With endless possibilities, corporations across the globe are progressively switching to employ artificial intelligence (AI). As the machine learning facility succours businesses with a competitive advantage, here is a brief guide on how to integrate it, despite challenges.
With increased productivity and a higher level of automation, machine learning and artificial intelligence (AI) is an emerging technology. It is the intellect displayed by machines perceiving its environment and taking actions to accomplish a goal. These virtual assistants use Natural Language Processing (NLP), an ability of the computers through which they can program itself to respond in real-world languages, to match user’s input.
Various companies like Google, Facebook and Twitter are using AI to track their visitor behaviour and accordingly show posts, comments, likes and shares on their feed. Similarly, e-commerce websites like Amazon and eBay track the browsing pattern of each user with the help of AI to reach out to its customers more efficiently.

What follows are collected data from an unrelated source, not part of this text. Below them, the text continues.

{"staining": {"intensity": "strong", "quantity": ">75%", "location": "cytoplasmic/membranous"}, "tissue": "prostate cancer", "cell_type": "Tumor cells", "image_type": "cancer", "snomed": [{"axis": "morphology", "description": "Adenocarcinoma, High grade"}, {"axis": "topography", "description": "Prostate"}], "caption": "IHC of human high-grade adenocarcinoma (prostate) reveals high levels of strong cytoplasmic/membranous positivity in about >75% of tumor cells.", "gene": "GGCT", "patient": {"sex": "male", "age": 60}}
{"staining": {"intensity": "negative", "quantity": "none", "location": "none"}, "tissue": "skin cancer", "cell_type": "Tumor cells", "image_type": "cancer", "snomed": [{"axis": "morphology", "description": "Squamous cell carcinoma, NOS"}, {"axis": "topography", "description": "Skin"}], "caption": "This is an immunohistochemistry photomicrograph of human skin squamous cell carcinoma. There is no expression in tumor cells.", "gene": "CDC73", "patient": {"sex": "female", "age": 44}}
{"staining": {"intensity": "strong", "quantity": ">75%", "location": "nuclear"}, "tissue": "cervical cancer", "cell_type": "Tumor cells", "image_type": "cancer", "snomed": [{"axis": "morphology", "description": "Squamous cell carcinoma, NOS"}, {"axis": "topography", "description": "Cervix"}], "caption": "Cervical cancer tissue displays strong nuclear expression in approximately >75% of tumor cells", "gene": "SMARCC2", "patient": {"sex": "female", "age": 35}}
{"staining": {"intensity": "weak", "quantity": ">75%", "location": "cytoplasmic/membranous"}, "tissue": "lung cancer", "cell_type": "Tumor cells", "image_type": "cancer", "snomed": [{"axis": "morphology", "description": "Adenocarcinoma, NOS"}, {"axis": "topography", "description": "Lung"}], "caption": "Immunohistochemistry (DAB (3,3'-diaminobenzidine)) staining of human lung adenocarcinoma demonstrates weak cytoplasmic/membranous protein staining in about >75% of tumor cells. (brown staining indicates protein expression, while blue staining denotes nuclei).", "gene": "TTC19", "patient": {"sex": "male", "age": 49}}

As the use of predictive analysis, NLP, and computer vision is gaining momentum, here are some initial treads to incorporate AI into businesses.
There is an overwhelming effort needed in data preparation and exploration, largely due to data quality problems. Analyse your business process and visualise your data by using interactive dashboards and insight modules. Start with data-rich processes and a well-defined business case.
Overcome AI challenges
Tackle data challenges by employing solid platforms for data preparation, prediction and visualisation. Secure your data, yet keep it highly available to let the machine intelligence access it effectively.
Grip on automated machine learning
Take out the technicality of AI modelling by leveraging automated machine learning with best of breed algorithms.
Take advantage of different skill types
To make up for lack of skills and shortage of data scientists or AI specialists, empower users of all skill types to quickly develop and deploy predictive models. Let the niche experts transform data into insights and enable the technology to start showing some results.